Thanks
We play with the values a bit and see what happens.
Br,
Tuomas
From: Quentin Hartman [mailto:qhartman@xxxxxxxxxxxxxxxxxxx]
Sent: 7. elokuuta 2015 20:32
To: Tuomas Juntunen
Cc: ceph-users
Subject: Re: Flapping OSD's when scrubbing_______________________________________________
That kind of behavior is usually caused by the OSDs getting busy enough that they aren't answering heartbeats in a timely fashion.
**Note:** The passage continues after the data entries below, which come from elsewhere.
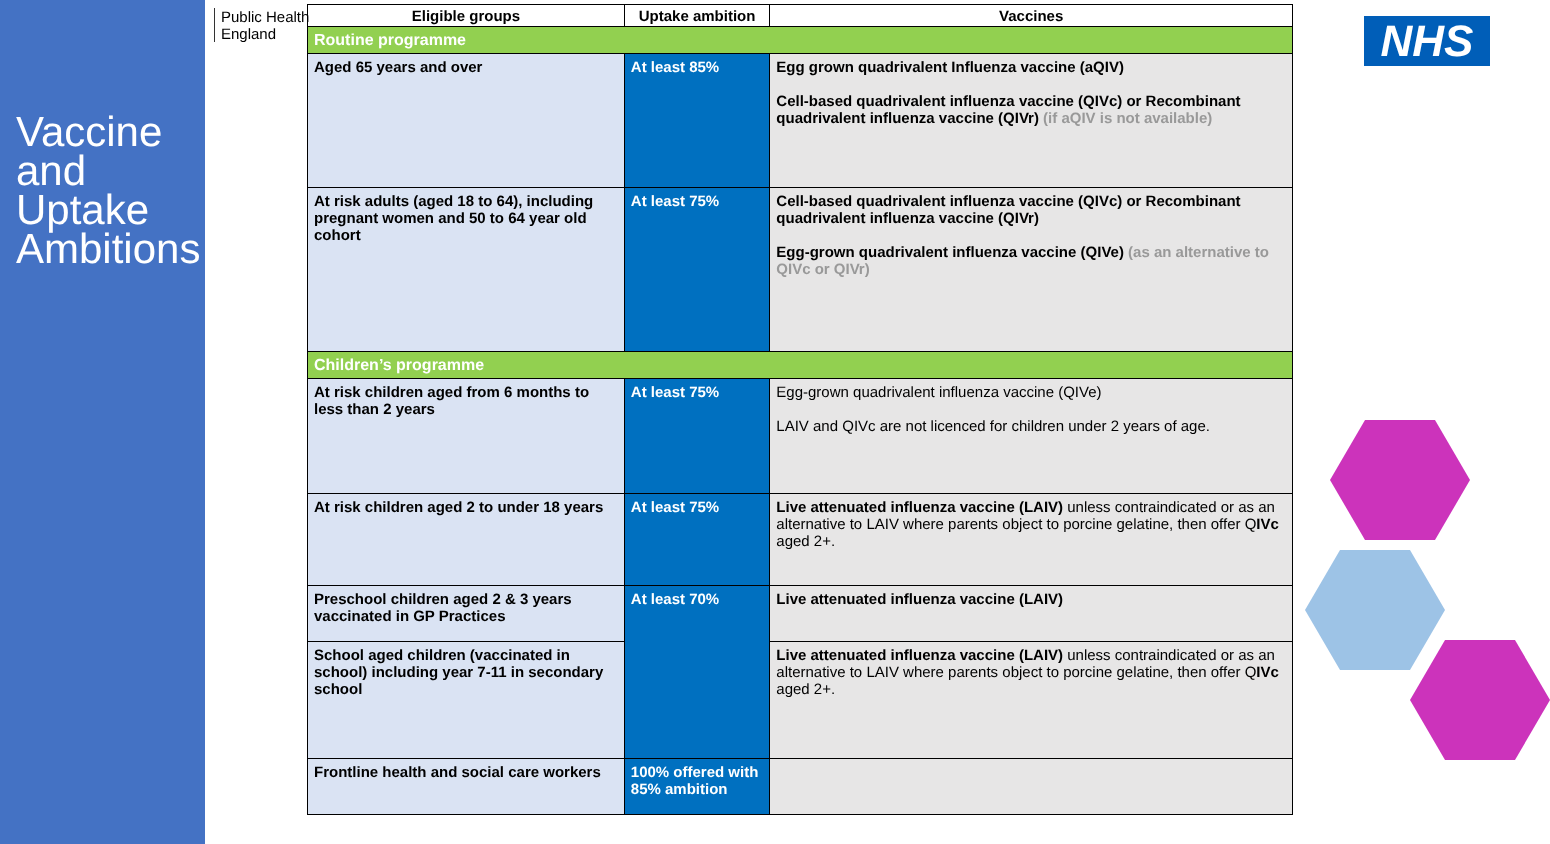Vaccine
and
Uptake
Ambitions
Public Health
England
NHS
| Eligible groups | Uptake ambition | Vaccines |
| --- | --- | --- |
| Routine programme | | |
| Aged 65 years and over | At least 85% | Egg grown quadrivalent Influenza vaccine (aQIV) Cell-based quadrivalent influenza vaccine (QIVc) or Recombinant quadrivalent influenza vaccine (QIVr) (if aQIV is not available) |
| At risk adults (aged 18 to 64), including pregnant women and 50 to 64 year old cohort | At least 75% | Cell-based quadrivalent influenza vaccine (QIVc) or Recombinant quadrivalent influenza vaccine (QIVr) Egg-grown quadrivalent influenza vaccine (QIVe) (as an alternative to QIVc or QIVr) |
| Children’s programme | | |
| At risk children aged from 6 months to less than 2 years | At least 75% | Egg-grown quadrivalent influenza vaccine (QIVe) LAIV and QIVc are not licenced for children under 2 years of age. |
| At risk children aged 2 to under 18 years | At least 75% | Live attenuated influenza vaccine (LAIV) unless contraindicated or as an alternative to LAIV where parents object to porcine gelatine, then offer Q IVc aged 2+. |
| Preschool children aged 2 & 3 years vaccinated in GP Practices | At least 70% | Live attenuated influenza vaccine (LAIV) |
| School aged children (vaccinated in school) including year 7-11 in secondary school | | Live attenuated influenza vaccine (LAIV) unless contraindicated or as an alternative to LAIV where parents object to porcine gelatine, then offer Q IVc aged 2+. |
| Frontline health and social care workers | 100% offered with 85% ambition | |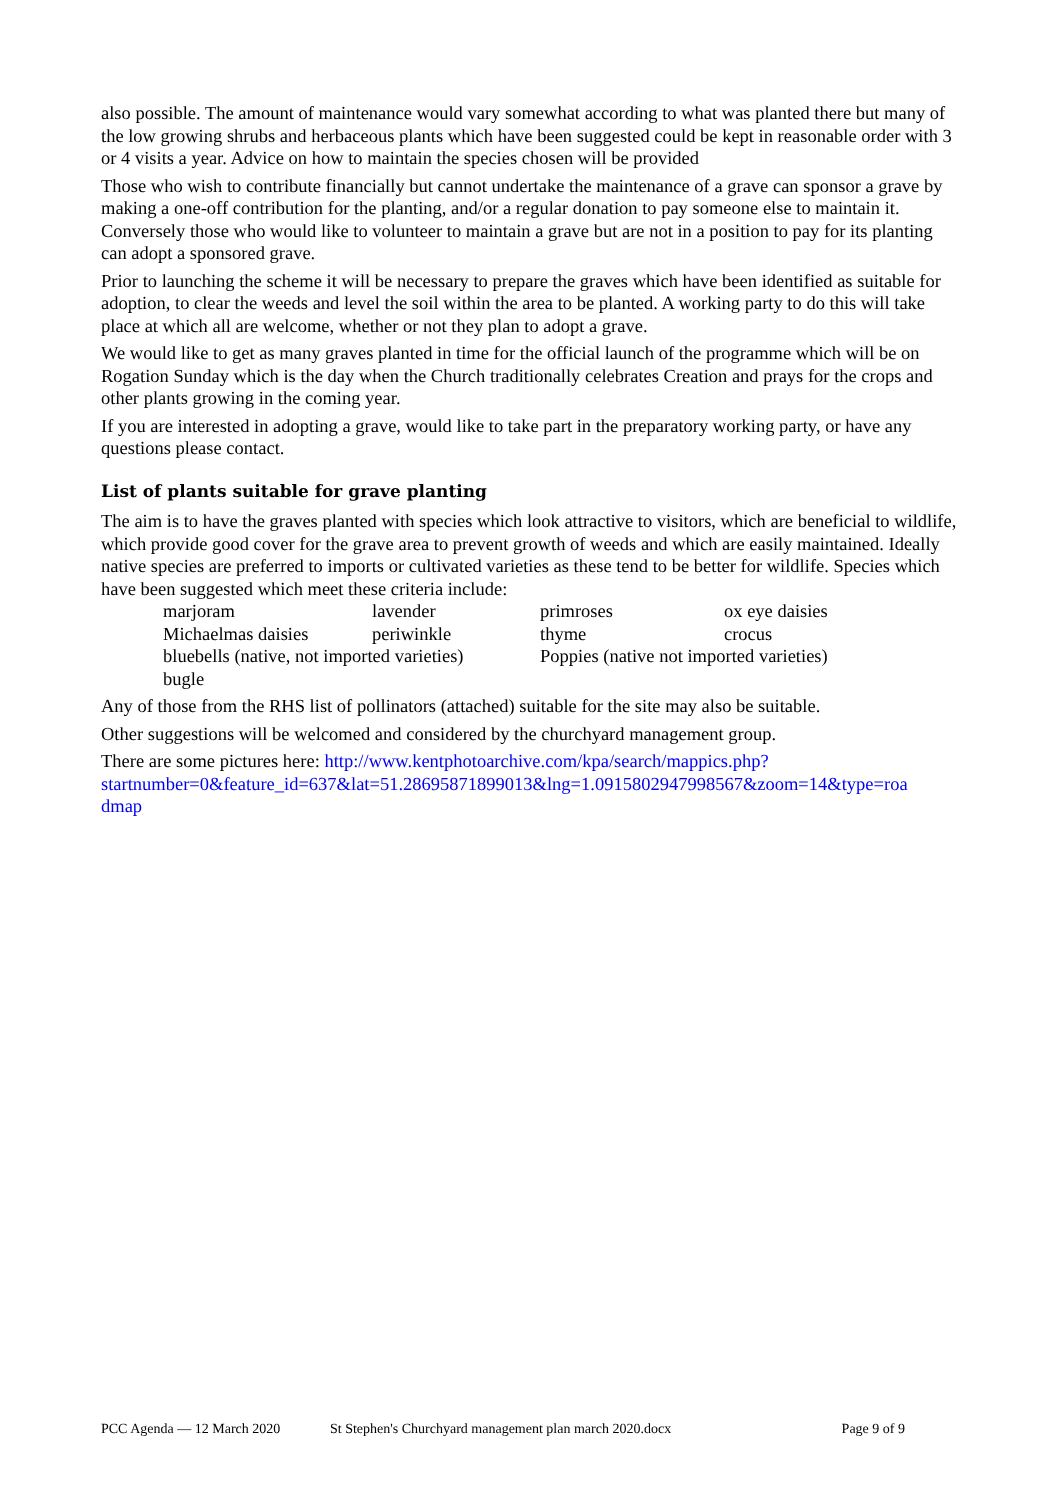also possible. The amount of maintenance would vary somewhat according to what was planted there but many of the low growing shrubs and herbaceous plants which have been suggested could be kept in reasonable order with 3 or 4 visits a year. Advice on how to maintain the species chosen will be provided
Those who wish to contribute financially but cannot undertake the maintenance of a grave can sponsor a grave by making a one-off contribution for the planting, and/or a regular donation to pay someone else to maintain it. Conversely those who would like to volunteer to maintain a grave but are not in a position to pay for its planting can adopt a sponsored grave.
Prior to launching the scheme it will be necessary to prepare the graves which have been identified as suitable for adoption, to clear the weeds and level the soil within the area to be planted. A working party to do this will take place at which all are welcome, whether or not they plan to adopt a grave.
We would like to get as many graves planted in time for the official launch of the programme which will be on Rogation Sunday which is the day when the Church traditionally celebrates Creation and prays for the crops and other plants growing in the coming year.
If you are interested in adopting a grave, would like to take part in the preparatory working party, or have any questions please contact.
List of plants suitable for grave planting
The aim is to have the graves planted with species which look attractive to visitors, which are beneficial to wildlife, which provide good cover for the grave area to prevent growth of weeds and which are easily maintained. Ideally native species are preferred to imports or cultivated varieties as these tend to be better for wildlife. Species which have been suggested which meet these criteria include:
| marjoram | lavender | primroses | ox eye daisies |
| Michaelmas daisies | periwinkle | thyme | crocus |
| bluebells (native, not imported varieties) | | Poppies (native not imported varieties) | |
| bugle | | | |
Any of those from the RHS list of pollinators (attached) suitable for the site may also be suitable.
Other suggestions will be welcomed and considered by the churchyard management group.
There are some pictures here: http://www.kentphotoarchive.com/kpa/search/mappics.php?
startnumber=0&feature_id=637&lat=51.28695871899013&lng=1.0915802947998567&zoom=14&type=roa
dmap
PCC Agenda — 12 March 2020 St Stephen's Churchyard management plan march 2020.docx Page 9 of 9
It can also happen if you have any netowrk flakiness and heartbeats are getting lost because of that.
I think (I'm not positive though) that increasing your heartbeat interval may help. Also, looking at the number of threads you have for your OSDs, that seems potentially problematic. If you've got 24 OSDs per machine and each one is running 12 threads, that's 288 threads on 12 cores for just the requests. Plus the disk threads, plus the filestore op threads... That level of thread contention seems like it might be contributing to missing the heartbeats. But again, that's conjecture. I've not worked with a setup as dense as yours.
QH
On Fri, Aug 7, 2015 at 11:21 AM, Tuomas Juntunen <tuomas.juntunen@xxxxxxxxxxxxxxx> wrote:
Hi
We are experiencing an annoying problem where scrubs make OSD’s flap down and cause Ceph cluster to be unusable for couple of minutes.
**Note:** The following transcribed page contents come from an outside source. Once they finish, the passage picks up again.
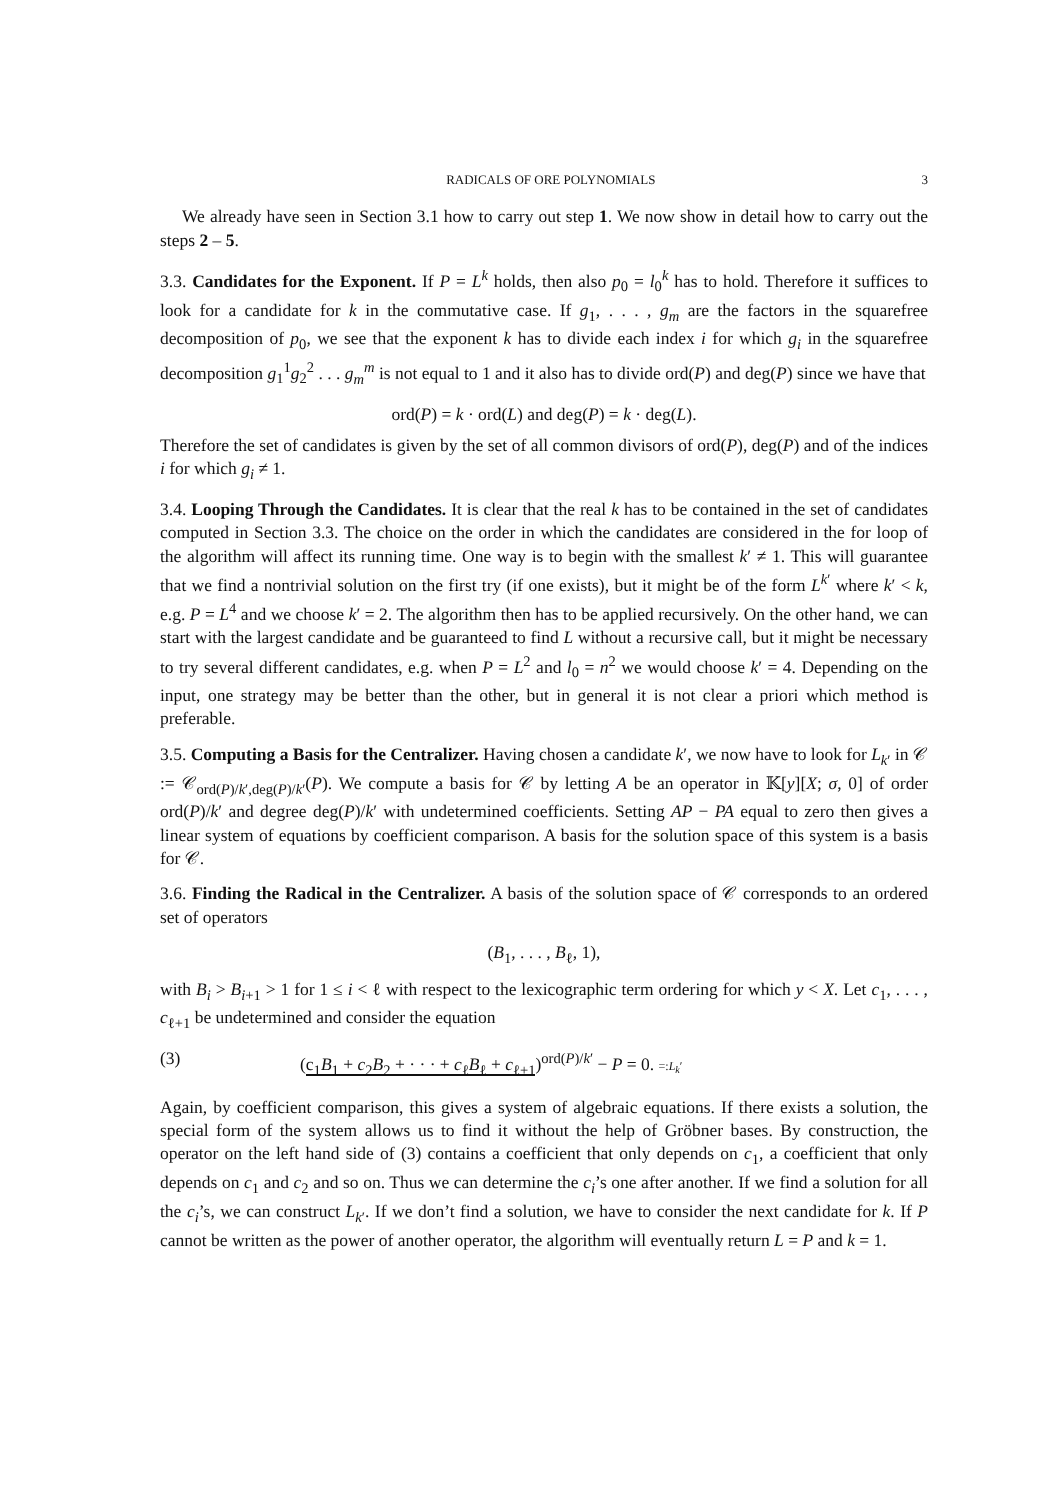RADICALS OF ORE POLYNOMIALS 3
We already have seen in Section 3.1 how to carry out step 1. We now show in detail how to carry out the steps 2 – 5.
3.3. Candidates for the Exponent. If P = L<sup>k</sup> holds, then also p<sub>0</sub> = l<sub>0</sub><sup>k</sup> has to hold. Therefore it suffices to look for a candidate for k in the commutative case. If g<sub>1</sub>, . . . , g<sub>m</sub> are the factors in the squarefree decomposition of p<sub>0</sub>, we see that the exponent k has to divide each index i for which g<sub>i</sub> in the squarefree decomposition g<sub>1</sub><sup>1</sup>g<sub>2</sub><sup>2</sup> . . . g<sub>m</sub><sup>m</sup> is not equal to 1 and it also has to divide ord(P) and deg(P) since we have that
ord(P) = k · ord(L) and deg(P) = k · deg(L).
Therefore the set of candidates is given by the set of all common divisors of ord(P), deg(P) and of the indices i for which g<sub>i</sub> ≠ 1.
3.4. Looping Through the Candidates. It is clear that the real k has to be contained in the set of candidates computed in Section 3.3. The choice on the order in which the candidates are considered in the for loop of the algorithm will affect its running time. One way is to begin with the smallest k′ ≠ 1. This will guarantee that we find a nontrivial solution on the first try (if one exists), but it might be of the form L<sup>k′</sup> where k′ < k, e.g. P = L<sup>4</sup> and we choose k′ = 2. The algorithm then has to be applied recursively. On the other hand, we can start with the largest candidate and be guaranteed to find L without a recursive call, but it might be necessary to try several different candidates, e.g. when P = L<sup>2</sup> and l<sub>0</sub> = n<sup>2</sup> we would choose k′ = 4. Depending on the input, one strategy may be better than the other, but in general it is not clear a priori which method is preferable.
3.5. Computing a Basis for the Centralizer. Having chosen a candidate k′, we now have to look for L<sub>k</sub><sub>′</sub> in 𝒞 := 𝒞<sub>ord(P)/k′,deg(P)/k′</sub>(P). We compute a basis for 𝒞 by letting A be an operator in 𝕂[y][X; σ, 0] of order ord(P)/k′ and degree deg(P)/k′ with undetermined coefficients. Setting AP − PA equal to zero then gives a linear system of equations by coefficient comparison. A basis for the solution space of this system is a basis for 𝒞.
3.6. Finding the Radical in the Centralizer. A basis of the solution space of 𝒞 corresponds to an ordered set of operators
(B<sub>1</sub>, . . . , B<sub>ℓ</sub>, 1),
with B<sub>i</sub> > B<sub>i+1</sub> > 1 for 1 ≤ i < ℓ with respect to the lexicographic term ordering for which y < X. Let c<sub>1</sub>, . . . , c<sub>ℓ+1</sub> be undetermined and consider the equation
(3) (c<sub>1</sub>B<sub>1</sub> + c<sub>2</sub>B<sub>2</sub> + · · · + c<sub>ℓ</sub>B<sub>ℓ</sub> + c<sub>ℓ+1</sub>)<sup>ord(P)/k′</sup> − P = 0. =:L<sub>k</sub>′
Again, by coefficient comparison, this gives a system of algebraic equations. If there exists a solution, the special form of the system allows us to find it without the help of Gröbner bases. By construction, the operator on the left hand side of (3) contains a coefficient that only depends on c<sub>1</sub>, a coefficient that only depends on c<sub>1</sub> and c<sub>2</sub> and so on. Thus we can determine the c<sub>i</sub>’s one after another. If we find a solution for all the c<sub>i</sub>’s, we can construct L<sub>k</sub><sub>′</sub>. If we don’t find a solution, we have to consider the next candidate for k. If P cannot be written as the power of another operator, the algorithm will eventually return L = P and k = 1.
Our cluster consists of three nodes connected with 40gbit infiniband using IPoIB, with 2x 6 core X5670 CPU’s and 64GB of memory
Each node has 6 SSD’s for journals to 12 OSD’s 2TB disks (Fast pools) and another 12 OSD’s 4TB disks (Archive pools) which have journal on the same disk.
It seems that our cluster is constantly doing scrubbing, we rarely see only active+clean, below is the status at the moment.
cluster a2974742-3805-4cd3-bc79-765f2bddaefe
health HEALTH_OK
monmap e16: 4 mons at {lb1=10.20.60.1:6789/0,lb2=10.20.60.2:6789/0,nc1=10.20.50.2:6789/0,nc2=10.20.50.3:6789/0}
election epoch 1838, quorum 0,1,2,3 nc1,nc2,lb1,lb2
mdsmap e7901: 1/1/1 up {0=lb1=up:active}, 4 up:standby
osdmap e104824: 72 osds: 72 up, 72 in
pgmap v12941402: 5248 pgs, 9 pools, 19644 GB data, 4810 kobjects
59067 GB used, 138 TB / 196 TB avail
5241 active+clean
7 active+clean+scrubbing
When OSD’s go down, first the load on a node goes high during scrubbing and after that some OSD’s go down and 30 secs, they are back up. They are not really going down, but are marked as down. Then it takes around couple of minutes for everything be OK again.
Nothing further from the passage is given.